Precauzioni particolari di eliminazione e altre manipolazioni
Per preparare la somministrazione endovenosa di Ultiva, si aggiungeranno a seconda delle necessità 1, 2 o 5 ml di diluente, al fine di ottenere una soluzione ricostituita con una concentrazione di 1 mg/ml di remifentanil. La soluzione ricostituita è trasparente, incolore e praticamente priva di particelle. Dopo la ricostituzione, ispezionare visivamente il prodotto (se il contenitore lo permette) per verificare la presenza di particelle, alterazioni del colore o danni al contenitore. Scartare qualsiasi soluzione in cui si osservino tali difetti. Il prodotto ricostituito è per uso singolo. L'eliminazione del medicinale non utilizzato e di tutti i materiali che sono entrati in contatto con esso deve essere effettuata in conformità alla normativa locale.

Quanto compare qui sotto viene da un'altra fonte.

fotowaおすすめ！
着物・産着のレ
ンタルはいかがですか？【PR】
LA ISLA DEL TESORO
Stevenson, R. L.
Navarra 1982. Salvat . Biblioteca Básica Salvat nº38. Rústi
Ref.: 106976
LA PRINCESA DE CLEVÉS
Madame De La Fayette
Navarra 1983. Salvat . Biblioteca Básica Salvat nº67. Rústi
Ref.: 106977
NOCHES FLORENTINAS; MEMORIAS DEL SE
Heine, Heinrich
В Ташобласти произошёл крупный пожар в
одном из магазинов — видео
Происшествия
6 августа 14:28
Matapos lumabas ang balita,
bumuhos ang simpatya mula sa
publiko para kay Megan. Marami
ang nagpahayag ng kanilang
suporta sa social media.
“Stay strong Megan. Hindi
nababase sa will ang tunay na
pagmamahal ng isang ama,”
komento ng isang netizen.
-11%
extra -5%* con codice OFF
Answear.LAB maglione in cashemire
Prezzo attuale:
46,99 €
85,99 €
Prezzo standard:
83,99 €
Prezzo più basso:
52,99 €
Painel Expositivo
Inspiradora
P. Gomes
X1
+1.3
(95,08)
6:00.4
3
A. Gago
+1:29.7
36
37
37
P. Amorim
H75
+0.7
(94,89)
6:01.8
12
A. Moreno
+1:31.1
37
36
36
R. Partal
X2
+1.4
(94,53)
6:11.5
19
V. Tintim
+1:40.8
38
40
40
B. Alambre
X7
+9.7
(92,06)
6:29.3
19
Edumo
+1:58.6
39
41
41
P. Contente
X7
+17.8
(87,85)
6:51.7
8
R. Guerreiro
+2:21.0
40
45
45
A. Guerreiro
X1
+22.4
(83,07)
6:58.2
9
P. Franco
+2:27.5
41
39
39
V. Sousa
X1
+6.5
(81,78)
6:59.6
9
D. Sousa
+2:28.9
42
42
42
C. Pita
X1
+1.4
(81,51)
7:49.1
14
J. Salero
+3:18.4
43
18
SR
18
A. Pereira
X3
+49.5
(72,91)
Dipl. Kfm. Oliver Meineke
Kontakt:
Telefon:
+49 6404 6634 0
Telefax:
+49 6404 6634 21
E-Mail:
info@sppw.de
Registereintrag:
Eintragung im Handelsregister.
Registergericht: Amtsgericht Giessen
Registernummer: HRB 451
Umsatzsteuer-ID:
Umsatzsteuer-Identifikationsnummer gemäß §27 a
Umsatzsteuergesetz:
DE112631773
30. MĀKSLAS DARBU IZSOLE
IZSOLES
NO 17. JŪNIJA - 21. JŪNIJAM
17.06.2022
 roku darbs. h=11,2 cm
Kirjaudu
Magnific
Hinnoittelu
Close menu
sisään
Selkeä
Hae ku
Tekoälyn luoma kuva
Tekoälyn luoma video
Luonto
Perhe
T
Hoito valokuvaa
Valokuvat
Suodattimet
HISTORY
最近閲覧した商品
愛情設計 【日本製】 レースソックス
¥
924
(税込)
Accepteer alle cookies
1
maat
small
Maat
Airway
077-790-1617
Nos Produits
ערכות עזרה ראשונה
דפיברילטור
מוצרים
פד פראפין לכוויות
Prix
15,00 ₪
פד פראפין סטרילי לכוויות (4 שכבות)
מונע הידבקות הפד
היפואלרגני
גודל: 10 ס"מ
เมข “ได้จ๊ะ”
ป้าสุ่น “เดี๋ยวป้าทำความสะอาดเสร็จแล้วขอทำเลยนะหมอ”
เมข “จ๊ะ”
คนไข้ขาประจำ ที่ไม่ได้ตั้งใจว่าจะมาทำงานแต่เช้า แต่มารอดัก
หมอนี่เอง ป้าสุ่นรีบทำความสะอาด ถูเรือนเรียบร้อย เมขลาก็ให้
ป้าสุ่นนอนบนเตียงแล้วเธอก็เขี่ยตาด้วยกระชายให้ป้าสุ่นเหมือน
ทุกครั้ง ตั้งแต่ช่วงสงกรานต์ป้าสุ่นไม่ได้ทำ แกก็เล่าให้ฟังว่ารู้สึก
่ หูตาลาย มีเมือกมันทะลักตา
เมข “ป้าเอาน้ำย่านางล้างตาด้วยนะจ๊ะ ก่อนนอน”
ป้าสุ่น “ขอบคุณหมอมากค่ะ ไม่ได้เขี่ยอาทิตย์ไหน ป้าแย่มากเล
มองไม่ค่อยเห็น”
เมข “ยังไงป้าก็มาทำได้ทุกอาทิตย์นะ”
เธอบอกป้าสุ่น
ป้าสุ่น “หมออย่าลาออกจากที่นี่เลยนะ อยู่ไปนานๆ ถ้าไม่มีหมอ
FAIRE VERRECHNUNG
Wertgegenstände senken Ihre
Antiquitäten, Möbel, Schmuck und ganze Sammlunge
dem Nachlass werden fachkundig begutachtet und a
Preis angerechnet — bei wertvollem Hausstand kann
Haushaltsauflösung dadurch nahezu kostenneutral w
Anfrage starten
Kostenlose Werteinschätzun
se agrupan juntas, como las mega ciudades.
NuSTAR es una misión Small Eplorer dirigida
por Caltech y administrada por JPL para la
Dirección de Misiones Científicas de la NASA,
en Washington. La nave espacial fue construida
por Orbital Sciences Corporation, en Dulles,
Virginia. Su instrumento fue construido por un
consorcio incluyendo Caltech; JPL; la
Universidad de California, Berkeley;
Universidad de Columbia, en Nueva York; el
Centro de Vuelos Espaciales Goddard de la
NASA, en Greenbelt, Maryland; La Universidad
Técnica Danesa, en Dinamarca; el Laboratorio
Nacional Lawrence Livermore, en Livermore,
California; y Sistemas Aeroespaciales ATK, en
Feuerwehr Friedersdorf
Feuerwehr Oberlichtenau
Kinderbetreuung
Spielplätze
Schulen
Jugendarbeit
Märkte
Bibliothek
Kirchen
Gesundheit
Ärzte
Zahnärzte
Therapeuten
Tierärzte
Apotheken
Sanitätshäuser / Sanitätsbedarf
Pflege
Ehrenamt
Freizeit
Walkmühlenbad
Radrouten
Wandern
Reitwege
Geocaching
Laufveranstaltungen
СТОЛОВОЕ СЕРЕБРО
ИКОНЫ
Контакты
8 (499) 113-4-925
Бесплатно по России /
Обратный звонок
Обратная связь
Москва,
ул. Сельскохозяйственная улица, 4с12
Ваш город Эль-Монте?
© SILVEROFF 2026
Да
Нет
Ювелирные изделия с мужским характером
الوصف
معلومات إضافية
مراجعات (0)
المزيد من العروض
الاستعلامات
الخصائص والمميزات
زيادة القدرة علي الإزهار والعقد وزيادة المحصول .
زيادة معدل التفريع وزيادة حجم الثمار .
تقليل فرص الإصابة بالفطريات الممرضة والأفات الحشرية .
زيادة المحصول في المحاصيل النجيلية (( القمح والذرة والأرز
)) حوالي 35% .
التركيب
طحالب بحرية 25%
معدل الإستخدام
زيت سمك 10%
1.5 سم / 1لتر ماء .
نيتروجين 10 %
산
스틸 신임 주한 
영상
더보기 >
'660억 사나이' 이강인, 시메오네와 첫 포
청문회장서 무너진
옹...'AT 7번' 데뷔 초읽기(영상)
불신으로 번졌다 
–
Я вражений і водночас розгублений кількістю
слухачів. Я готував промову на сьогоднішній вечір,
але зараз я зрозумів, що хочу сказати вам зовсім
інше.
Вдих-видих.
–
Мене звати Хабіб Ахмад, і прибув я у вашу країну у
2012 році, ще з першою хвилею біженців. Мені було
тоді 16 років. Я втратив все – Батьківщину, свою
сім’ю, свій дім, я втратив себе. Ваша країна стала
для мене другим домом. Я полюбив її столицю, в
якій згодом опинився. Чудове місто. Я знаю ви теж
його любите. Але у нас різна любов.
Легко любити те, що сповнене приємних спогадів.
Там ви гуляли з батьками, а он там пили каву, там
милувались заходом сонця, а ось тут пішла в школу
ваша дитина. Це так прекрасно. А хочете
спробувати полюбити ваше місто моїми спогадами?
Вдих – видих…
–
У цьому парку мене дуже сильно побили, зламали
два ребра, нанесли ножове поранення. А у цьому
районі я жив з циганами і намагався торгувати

Ultiva non deve essere somministrato mediante perfusione controllata manualmente senza essere ulteriormente diluito fino a concentrazioni di 20 a 250 microgrammi/ml (50 microgrammi/ml è la diluizione raccomandata negli adulti e 20 a 25 microgrammi/ml nei bambini di età pari o superiore a 1 anno).
Ultiva non deve essere somministrato mediante TCI senza essere preventivamente diluito (20 a 50 microgrammi/ml è la diluizione raccomandata per la somministrazione mediante TCI).
La diluizione dipende dalle capacità tecniche del dispositivo per infusione e dai requisiti previsti del paziente.
La diluizione deve essere effettuata con uno dei seguenti fluidi per somministrazione endovenosa:
- | Acqua per preparazioni iniettabili |
- | Soluzione iniettabile di glucosio al 5 % |
- | Soluzione iniettabile di glucosio al 5 % e cloruro di sodio allo 0,9 % |
- | Soluzione iniettabile di cloruro di sodio allo 0,9 % |
- | Soluzione iniettabile di cloruro di sodio allo 0,45 %. |
Dopo la diluizione, ispezionare visivamente il prodotto per assicurarsi che sia trasparente, incolore, praticamente privo di particelle e che il contenitore non sia danneggiato. Scartare qualsiasi soluzione in cui vengano osservati tali difetti.
Ultiva è compatibile con i seguenti fluidi per somministrazione endovenosa quando somministrato attraverso un catetere endovenoso di:
- | Soluzione iniettabile Ringer lattato |
- | Soluzione iniettabile Ringer lattato e glucosio al 5 % |
Ultiva ha dimostrato di essere compatibile con il propofol quando somministrato in un catetere endovenoso.